I want to collect the names of these rivers and creeks, to collect your stories, your poems, your songs so we can collectively give voice to the land living under the line Enbridge plans to draw.

People have also sent me copies of their presentations to the community oral presentations. If you'd like to add your voice, email me (sheila.peters900@gmail.com) your stories and I'll post them for you. The copyright remains with you.

All the best.
Sheila Peters

Thursday, September 30, 2010

The Rocky Mountain Trench

I wrote a play many years ago called A Height of Land. I got the idea travelling through the flat boggy country north of Prince George around Summit Lake, the area where the Pacific and Arctic watersheds divide, where the water can’t quite make up its mind which way to go.

My play opens with an old woman talking about squatting to pee in the bush, watching her water trickle off into different directions, shifting her feet to keep them clear, all the while creating a mini-watershed, rivulets creating their own passages, dividing and spreading.

This play was about Smithers – and never mentioned Summit Lake or points north. And folks around here don’t think about the beleaguered Peace River watershed much – twice dammed, tar sands, oil wells further north, we don’t think about rivers without salmon. Salmon are central to our lives. Salmon are what bring the conservation attention and dollars to the Morice, Bulkley and Skeena rivers and the north coast.

But I have always been fascinated with the Parsnip and Finlay, rushing toward each other from the north and south, careening down the Rocky Mountain Trench only to crash at the forks and turn abruptly east to pass through the Rockies into the northeastern prairie lands, into the Athabasca and the Mackenzie, passing through some of the richest and most diverse wetlands on the planet and finally into the Arctic Ocean.
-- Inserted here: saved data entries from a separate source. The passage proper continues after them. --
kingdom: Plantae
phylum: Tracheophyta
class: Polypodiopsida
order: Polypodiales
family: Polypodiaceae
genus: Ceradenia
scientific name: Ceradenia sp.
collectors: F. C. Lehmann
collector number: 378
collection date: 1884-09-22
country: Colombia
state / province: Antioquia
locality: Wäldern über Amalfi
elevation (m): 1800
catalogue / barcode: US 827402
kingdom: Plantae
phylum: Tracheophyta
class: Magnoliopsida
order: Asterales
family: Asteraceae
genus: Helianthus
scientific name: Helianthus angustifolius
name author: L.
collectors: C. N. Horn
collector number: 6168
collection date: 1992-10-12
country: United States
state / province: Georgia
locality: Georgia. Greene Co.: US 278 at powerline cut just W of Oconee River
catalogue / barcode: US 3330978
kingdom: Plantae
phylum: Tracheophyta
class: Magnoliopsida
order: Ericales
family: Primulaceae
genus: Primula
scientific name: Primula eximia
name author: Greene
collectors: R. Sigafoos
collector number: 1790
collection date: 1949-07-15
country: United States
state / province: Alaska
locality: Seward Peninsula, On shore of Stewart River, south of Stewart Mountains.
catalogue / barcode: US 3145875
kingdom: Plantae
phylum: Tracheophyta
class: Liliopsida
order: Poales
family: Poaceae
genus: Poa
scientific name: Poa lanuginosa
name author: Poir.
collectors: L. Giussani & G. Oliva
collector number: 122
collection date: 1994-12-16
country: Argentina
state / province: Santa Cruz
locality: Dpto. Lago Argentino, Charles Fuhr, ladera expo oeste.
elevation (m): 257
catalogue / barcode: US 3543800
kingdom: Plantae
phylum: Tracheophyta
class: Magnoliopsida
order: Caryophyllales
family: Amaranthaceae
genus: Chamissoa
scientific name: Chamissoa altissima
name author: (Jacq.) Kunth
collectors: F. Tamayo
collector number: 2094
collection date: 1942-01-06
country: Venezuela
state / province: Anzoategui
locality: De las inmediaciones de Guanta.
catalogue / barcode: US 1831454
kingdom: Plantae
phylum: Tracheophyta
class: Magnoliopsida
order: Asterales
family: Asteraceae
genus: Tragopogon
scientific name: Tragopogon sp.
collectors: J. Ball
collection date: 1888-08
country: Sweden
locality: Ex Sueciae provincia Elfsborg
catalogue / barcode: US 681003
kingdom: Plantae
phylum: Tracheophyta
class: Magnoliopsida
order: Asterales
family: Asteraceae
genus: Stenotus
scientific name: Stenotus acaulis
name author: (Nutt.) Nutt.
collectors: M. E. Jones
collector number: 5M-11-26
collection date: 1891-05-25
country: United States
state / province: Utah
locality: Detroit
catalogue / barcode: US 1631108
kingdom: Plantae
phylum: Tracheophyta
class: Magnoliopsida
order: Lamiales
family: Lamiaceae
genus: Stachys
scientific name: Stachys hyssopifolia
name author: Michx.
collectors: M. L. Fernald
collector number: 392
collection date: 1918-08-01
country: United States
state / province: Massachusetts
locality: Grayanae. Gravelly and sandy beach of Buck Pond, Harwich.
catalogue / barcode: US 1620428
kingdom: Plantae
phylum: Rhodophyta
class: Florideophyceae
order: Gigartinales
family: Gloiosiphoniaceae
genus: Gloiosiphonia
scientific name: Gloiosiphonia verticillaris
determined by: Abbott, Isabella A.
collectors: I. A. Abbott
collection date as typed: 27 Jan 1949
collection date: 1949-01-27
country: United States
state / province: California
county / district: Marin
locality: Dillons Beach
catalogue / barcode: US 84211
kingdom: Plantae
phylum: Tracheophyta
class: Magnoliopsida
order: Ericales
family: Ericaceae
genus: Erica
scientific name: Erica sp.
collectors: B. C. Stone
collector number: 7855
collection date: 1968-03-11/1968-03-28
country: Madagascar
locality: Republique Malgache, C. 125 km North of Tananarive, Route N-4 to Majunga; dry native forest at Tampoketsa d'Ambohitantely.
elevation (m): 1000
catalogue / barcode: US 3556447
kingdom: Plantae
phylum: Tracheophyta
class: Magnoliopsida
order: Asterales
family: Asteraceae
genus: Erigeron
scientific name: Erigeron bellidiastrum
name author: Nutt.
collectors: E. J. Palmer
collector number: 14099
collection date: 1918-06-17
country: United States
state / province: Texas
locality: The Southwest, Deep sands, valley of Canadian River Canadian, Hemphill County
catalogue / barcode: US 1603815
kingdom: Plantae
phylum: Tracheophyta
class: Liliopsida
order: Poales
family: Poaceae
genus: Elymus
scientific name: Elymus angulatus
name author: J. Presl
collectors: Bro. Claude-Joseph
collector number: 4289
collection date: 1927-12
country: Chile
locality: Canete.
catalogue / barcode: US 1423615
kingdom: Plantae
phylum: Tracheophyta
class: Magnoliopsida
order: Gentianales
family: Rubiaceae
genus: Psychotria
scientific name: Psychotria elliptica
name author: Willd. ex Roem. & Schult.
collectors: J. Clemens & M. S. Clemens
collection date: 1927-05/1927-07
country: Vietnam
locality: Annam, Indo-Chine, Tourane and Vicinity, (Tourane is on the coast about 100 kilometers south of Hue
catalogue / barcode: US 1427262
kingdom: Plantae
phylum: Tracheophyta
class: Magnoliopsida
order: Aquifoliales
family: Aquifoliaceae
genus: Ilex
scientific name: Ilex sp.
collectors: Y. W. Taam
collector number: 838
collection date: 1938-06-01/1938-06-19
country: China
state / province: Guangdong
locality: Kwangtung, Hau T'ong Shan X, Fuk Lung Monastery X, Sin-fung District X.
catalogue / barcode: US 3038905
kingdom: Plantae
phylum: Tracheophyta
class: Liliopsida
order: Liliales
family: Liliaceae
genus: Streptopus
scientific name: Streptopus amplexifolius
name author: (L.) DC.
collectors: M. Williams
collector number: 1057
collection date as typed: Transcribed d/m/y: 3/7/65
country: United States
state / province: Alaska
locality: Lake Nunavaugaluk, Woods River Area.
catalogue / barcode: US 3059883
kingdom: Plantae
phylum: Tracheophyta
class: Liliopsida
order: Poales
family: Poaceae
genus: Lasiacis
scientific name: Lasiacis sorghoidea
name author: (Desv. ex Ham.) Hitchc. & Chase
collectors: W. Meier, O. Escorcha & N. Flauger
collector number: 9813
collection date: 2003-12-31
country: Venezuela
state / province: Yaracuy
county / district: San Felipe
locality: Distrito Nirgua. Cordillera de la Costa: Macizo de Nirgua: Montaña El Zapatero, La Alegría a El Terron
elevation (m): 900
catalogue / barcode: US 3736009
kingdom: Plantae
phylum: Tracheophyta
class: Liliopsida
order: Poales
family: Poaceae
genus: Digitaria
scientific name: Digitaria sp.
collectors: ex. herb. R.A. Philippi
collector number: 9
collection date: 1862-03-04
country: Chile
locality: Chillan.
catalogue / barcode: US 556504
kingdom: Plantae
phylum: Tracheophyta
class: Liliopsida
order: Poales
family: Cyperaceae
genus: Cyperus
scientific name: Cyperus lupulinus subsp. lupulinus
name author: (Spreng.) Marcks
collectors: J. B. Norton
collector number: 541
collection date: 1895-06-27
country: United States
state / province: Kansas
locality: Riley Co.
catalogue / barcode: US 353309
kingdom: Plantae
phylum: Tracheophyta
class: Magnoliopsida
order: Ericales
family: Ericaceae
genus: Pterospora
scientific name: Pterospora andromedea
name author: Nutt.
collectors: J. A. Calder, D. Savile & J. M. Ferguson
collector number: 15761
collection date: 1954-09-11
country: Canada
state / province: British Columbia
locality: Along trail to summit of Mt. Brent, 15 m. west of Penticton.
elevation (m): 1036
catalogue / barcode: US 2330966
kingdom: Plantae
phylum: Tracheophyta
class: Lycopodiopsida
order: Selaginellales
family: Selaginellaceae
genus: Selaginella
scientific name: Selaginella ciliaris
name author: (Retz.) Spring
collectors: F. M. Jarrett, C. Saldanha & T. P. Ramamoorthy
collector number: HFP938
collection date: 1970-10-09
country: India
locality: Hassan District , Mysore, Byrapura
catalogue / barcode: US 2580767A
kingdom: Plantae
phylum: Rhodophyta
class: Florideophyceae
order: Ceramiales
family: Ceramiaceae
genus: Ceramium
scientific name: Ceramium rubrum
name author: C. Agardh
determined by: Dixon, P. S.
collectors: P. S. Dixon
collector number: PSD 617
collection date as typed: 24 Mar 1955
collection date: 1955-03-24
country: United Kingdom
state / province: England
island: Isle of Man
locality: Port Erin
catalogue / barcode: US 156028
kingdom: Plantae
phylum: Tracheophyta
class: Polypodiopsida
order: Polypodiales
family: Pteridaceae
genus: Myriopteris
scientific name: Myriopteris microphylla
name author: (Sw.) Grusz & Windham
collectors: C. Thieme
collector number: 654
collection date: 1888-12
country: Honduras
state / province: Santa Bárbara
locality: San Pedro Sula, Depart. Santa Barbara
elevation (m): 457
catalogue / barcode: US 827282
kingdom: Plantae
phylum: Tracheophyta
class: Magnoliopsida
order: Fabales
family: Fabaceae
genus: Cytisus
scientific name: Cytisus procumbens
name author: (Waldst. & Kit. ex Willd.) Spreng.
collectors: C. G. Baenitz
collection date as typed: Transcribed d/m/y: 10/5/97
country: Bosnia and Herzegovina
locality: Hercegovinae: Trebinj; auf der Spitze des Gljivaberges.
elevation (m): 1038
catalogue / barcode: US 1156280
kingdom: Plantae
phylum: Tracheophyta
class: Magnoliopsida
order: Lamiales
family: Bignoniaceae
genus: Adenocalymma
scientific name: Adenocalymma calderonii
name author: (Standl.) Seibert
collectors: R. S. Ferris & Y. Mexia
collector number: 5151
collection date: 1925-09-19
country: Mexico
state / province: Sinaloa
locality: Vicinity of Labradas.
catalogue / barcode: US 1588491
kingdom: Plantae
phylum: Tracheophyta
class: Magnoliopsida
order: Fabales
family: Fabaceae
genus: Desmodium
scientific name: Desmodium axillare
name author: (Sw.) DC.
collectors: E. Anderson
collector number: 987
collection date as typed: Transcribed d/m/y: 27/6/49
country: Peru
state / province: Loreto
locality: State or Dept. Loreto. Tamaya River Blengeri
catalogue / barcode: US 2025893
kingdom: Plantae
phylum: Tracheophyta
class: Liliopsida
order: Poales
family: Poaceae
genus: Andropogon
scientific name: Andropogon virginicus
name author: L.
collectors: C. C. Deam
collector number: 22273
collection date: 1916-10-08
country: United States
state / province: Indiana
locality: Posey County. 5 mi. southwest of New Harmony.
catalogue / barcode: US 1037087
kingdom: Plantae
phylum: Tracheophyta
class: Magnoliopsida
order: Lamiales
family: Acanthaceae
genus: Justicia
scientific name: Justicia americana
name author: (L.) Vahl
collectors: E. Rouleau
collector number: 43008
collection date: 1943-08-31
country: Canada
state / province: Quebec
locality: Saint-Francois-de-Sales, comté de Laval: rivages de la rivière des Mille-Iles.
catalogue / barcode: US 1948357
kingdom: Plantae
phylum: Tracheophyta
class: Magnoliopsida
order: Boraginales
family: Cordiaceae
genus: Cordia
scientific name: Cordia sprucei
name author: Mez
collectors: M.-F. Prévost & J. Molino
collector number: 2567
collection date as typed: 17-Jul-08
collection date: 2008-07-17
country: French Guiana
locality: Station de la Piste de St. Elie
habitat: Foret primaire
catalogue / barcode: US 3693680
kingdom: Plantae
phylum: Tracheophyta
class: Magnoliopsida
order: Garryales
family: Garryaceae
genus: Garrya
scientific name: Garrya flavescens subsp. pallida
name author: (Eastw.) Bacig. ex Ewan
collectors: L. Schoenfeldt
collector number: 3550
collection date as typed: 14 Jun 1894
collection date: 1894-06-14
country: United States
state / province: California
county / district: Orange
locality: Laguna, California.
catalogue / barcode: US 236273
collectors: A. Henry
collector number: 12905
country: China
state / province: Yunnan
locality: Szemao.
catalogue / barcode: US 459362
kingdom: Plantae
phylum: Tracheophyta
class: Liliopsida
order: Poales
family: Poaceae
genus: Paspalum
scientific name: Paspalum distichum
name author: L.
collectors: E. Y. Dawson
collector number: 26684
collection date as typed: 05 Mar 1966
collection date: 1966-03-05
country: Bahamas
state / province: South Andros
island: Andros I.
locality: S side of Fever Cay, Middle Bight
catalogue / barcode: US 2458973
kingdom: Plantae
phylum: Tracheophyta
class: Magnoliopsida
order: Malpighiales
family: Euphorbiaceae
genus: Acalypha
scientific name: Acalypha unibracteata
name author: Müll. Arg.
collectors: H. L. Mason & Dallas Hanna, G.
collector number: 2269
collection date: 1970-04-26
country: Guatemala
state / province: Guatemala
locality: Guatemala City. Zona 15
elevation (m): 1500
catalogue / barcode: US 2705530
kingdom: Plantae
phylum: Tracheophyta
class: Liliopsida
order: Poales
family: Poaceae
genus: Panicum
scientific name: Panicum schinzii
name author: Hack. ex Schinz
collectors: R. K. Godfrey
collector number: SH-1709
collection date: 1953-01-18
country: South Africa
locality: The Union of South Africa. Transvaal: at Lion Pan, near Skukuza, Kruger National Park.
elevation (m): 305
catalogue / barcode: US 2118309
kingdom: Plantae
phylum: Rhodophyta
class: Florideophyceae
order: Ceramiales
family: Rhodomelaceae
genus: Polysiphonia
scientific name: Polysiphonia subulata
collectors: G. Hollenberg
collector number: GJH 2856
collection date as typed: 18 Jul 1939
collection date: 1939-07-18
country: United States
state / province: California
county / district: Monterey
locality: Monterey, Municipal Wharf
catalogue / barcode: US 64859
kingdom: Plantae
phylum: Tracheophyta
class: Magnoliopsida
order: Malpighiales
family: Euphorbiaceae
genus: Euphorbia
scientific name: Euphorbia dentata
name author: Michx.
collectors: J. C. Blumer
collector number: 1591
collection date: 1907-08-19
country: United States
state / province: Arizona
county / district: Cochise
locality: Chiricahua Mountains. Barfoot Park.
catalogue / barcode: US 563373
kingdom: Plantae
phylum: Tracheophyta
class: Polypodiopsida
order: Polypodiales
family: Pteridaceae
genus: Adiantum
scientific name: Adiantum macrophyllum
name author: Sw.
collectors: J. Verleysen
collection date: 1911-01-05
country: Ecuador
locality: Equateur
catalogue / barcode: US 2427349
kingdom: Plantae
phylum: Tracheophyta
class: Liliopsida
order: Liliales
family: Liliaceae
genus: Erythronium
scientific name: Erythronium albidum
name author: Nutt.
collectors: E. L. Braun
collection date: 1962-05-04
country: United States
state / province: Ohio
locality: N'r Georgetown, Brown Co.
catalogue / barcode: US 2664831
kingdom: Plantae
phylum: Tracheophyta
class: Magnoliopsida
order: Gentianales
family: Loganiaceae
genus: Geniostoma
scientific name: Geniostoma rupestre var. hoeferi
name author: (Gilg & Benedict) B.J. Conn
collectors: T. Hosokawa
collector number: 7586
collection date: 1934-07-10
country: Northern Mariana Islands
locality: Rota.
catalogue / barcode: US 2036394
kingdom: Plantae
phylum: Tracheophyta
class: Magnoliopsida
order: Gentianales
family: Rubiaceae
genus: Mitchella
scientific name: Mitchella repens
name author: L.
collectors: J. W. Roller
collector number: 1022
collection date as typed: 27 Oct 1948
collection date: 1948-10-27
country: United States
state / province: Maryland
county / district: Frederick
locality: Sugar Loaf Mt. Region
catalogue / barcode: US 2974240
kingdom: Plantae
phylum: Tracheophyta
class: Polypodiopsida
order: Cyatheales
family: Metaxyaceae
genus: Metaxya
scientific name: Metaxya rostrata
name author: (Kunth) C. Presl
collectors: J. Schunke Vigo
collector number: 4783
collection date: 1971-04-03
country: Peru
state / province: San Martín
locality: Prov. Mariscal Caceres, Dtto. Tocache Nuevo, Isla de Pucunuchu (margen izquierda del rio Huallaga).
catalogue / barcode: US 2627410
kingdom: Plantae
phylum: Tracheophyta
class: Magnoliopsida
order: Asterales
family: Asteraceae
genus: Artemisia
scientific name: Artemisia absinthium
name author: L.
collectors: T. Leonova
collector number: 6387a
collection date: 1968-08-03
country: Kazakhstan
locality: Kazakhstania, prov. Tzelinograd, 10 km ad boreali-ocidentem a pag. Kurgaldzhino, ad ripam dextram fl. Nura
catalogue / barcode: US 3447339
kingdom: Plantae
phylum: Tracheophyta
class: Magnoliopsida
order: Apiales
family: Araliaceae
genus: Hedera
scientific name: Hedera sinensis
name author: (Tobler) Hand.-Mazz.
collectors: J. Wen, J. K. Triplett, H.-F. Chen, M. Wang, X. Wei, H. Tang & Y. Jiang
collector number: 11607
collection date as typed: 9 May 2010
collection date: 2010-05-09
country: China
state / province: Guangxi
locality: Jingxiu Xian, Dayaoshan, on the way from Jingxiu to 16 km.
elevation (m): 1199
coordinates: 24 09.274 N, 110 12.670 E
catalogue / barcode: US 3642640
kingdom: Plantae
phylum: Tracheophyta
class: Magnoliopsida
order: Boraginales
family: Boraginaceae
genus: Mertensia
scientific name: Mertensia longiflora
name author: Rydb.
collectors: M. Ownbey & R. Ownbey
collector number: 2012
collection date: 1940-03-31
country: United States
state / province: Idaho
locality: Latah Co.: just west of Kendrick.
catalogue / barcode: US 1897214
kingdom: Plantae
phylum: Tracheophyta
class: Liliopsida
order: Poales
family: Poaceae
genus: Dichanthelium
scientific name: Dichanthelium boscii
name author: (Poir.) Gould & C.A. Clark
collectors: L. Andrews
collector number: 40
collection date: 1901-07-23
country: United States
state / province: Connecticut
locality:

I’m describing this because this incredible watershed doesn’t register in the west. Not linked by water or by fish, we live separate lives even when we live in the same province and the same country.

But there is, now, something that could, quite literally link us - in ways that could diminish us all. This pipeline. Summit Lake is the spot on Highway 97 where the water shifts north and east: Crooked River, the Parsnip River, the Ingenika, the Omenica, the Nation, Blackwater, Manson, and the creeks – Ekland, Mischinsinlika, Gataiga, Buth, Lignite, Scovil, Diache, Tsedeka, Dastaiga, Morfee, Mugaha, Tutu, Tony, Patsuk, Kimta, Latla, Inati – they flow into the remains of the Parsnip/Finlay/Peace watershed, through the devastation of the Williston Reservoir into the huge inland delta of the Athabasca and beyond to the Mackenzie and the Arctic Ocean. Enbridge’s Northern Gateway Pipeline proposes to go under the Parsnip, just upstream of the Hominka River and will travel for quite a few miles along the north side of the Missinka. Names I’d like to hear about from people who have travelled there.